At the data cut-off (27 January 2017) for the primary analysis, the median follow-up was 8•7 months. Eighty-three (82%; 95% CI 73–89) of 101 patients included in the intention-to-treat analyses had an objective response, with 55 (54%) patients achieving a complete response and 28 (28%) partial responses. An updated analysis at a median follow-up of 15•4 months (cut-off date August 11, 2017) including 108 evaluable patients showed a median progression-free survival of 5•8 months (95% CI 3•3– not reached). Median overall survival was not reached (12•0–not reached). The most common adverse events during the treatment were pyrexia in 86 (85%) of 101 patients, neutropenia in 85 (84%) patients, and anaemia in 67 (66%) patients. Four patients died during the treatment, two due to progressive disease and two from adverse events. The median overall survival had not been reached, with an overall survival rate at 18 months of 52%. Ongoing durable remissions were observed in patients at 24 months. These results, combined with the observation of ongoing long-term remissions beyond four years in the previous study (3), suggest that Yescarta™ provides substantial clinical benefit for patients with refractory disease.

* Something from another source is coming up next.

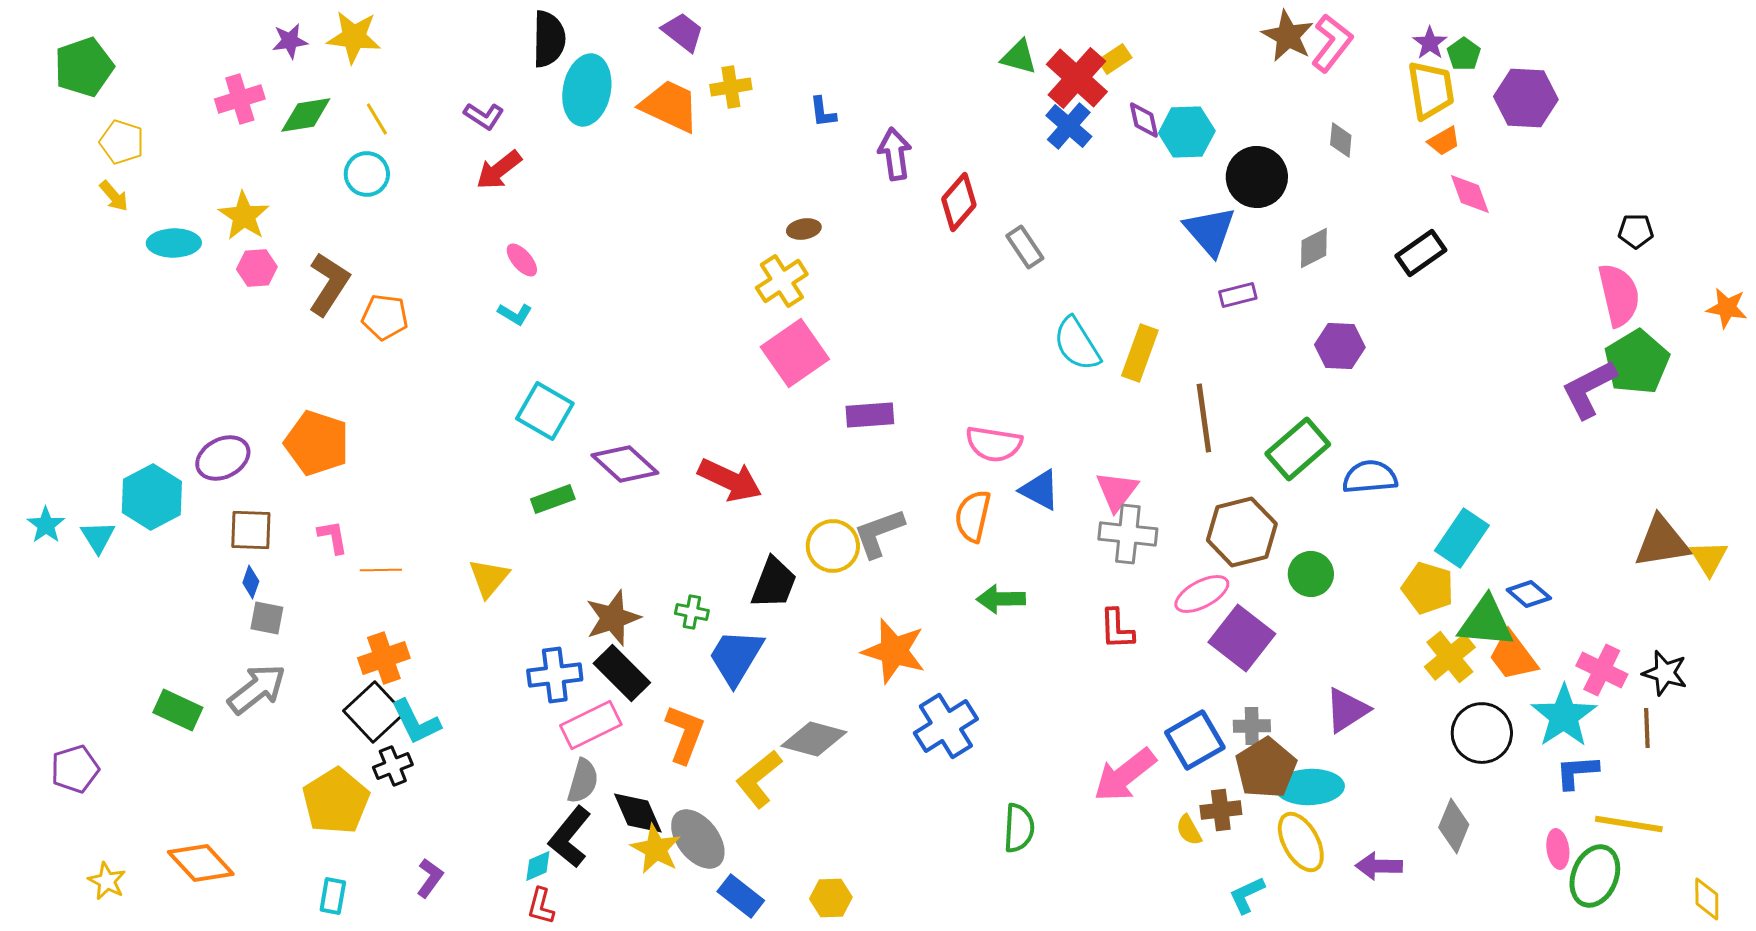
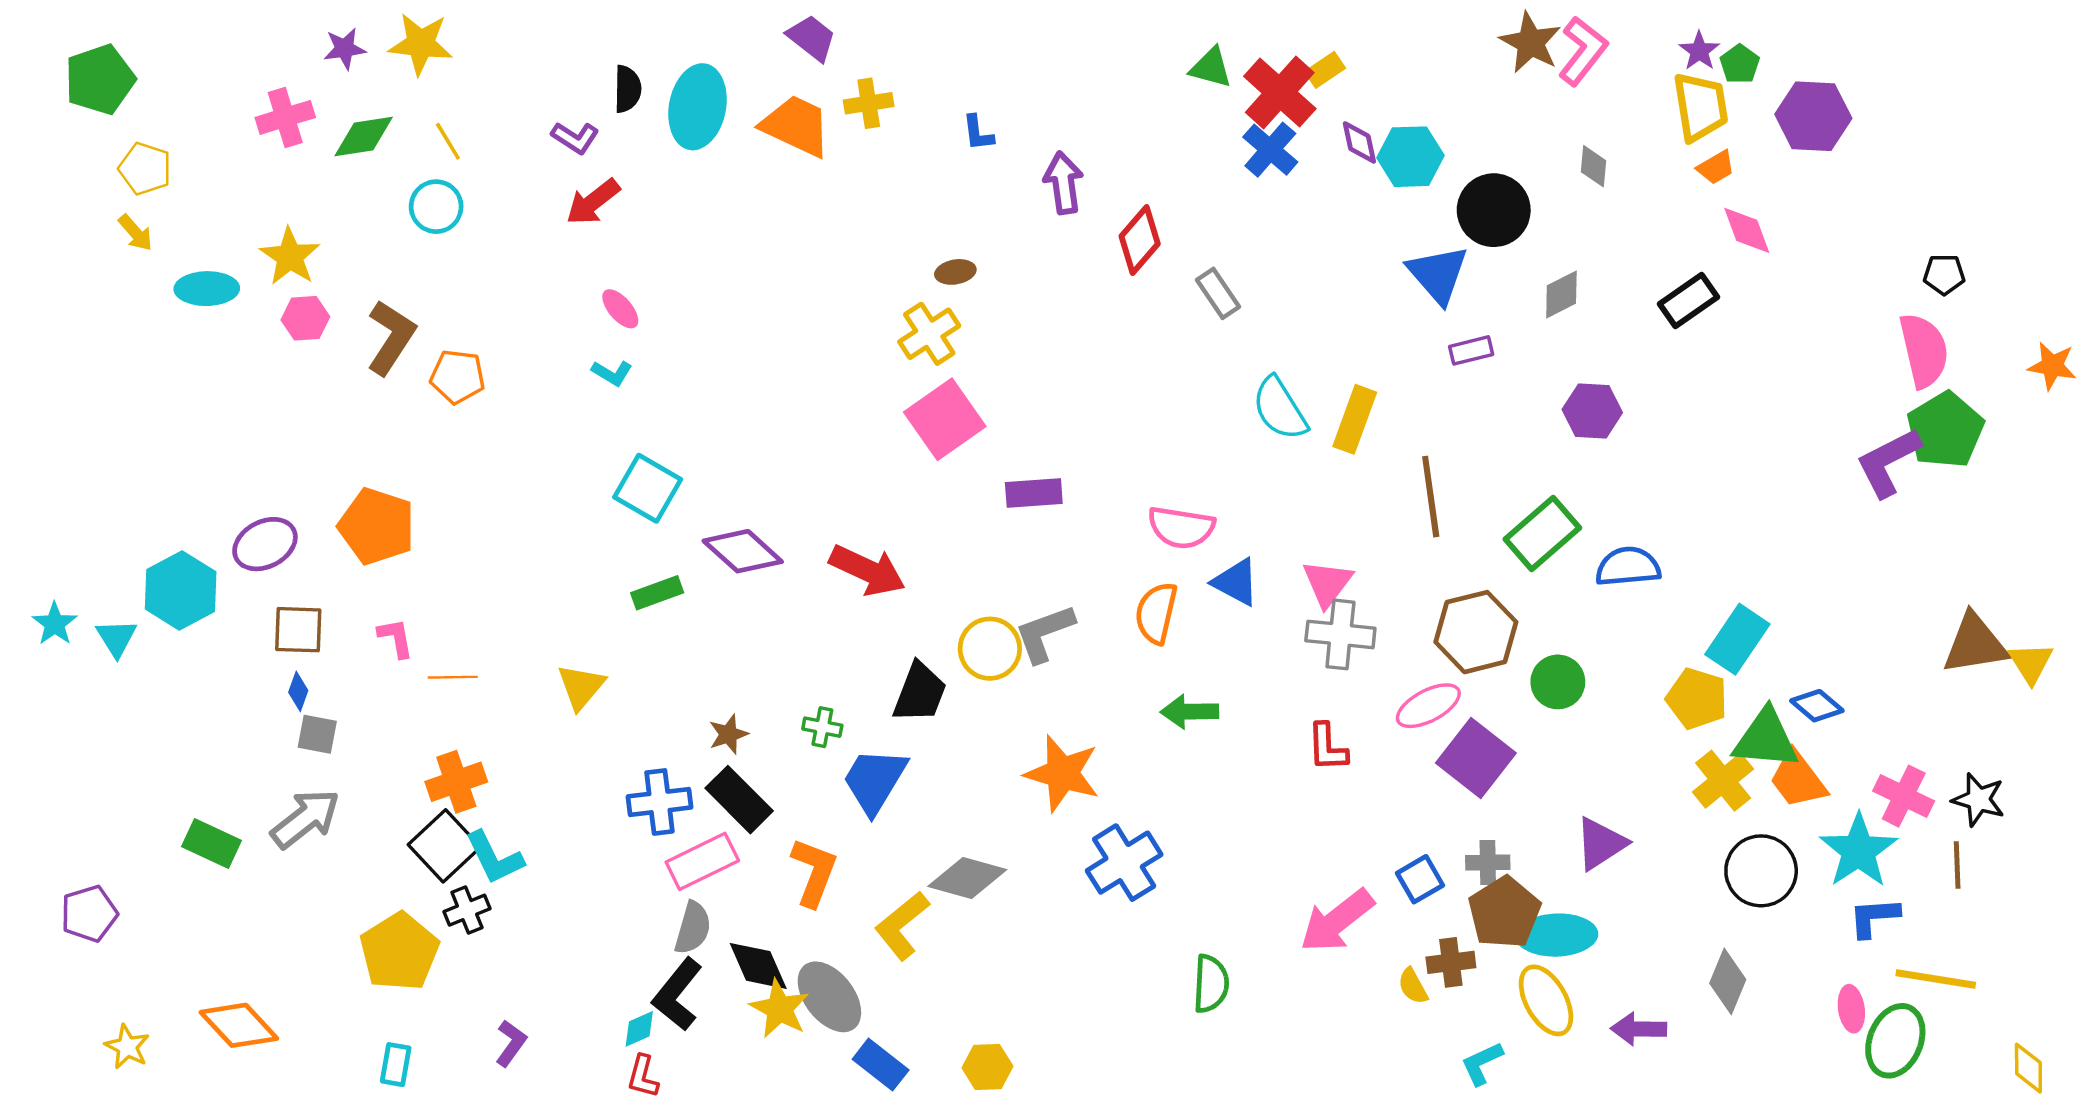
black semicircle: (549, 39) -> (627, 89), moved, size x0.7
brown star: (613, 618) -> (728, 734), size x0.6
blue square: (1195, 740) -> (1420, 879), size x0.7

Looking for better efficacy results, a combination trial of Yescarta™ with anti-PD-L1 antibody, atezolizumab (Genentech/ Roche), is ongoing. The initial results presented at the ASH (American Society of Hematology) meeting of this year (3), reporting PD-L1 blockade with atezolizumab following Yescarta™ infusion, appeared to have a manageable safety profile. A prospective randomised trial will be initiated next year to directly compare the efficacy of Yescarta™ plus autologous stem cell transplantation in patients with large B-cell lymphoma experiencing a first relapse.
ReferencesTop
- Locke FL, Neelapu SS, Bartlett NL, et al. Phase 1 results of ZUMA-1: a multicenter study of KTE-C19 anti-CD19 CAR T cell therapy in refractory aggressive lymphoma. MolTher 2017;25:285-295
- Sattva S. Neelapu, M.D., Frederick L. Locke, M.D.et al. AxicabtageneCiloleucel CAR T-Cell Therapy in Refractory Large B-Cell Lymphoma. N Engl J Med 2017 Dec 10. doi: 10.1056/NEJMoa1707447
- Kochenderfer JN, Somerville RPT, Lu T, Yang JC, Sherry RM, Feldman SA, et al. Long-duration complete remissions of diffuse large B cell lymphoma after anti-CD19 chimeric antigen receptor T cell therapy. MolTher. 2017;25(10):2245-2253. Doi: 10.1016/j.ymthe.2017.07.004
- Phase 1 Results from ZUMA-6: AxicabtageneCiloleucel (axi-cel; KTE-C19) in Combination with Atezolizumab for the Treatment of Patients with Refractory Diffuse Large B Cell Lymphoma (DLBCL).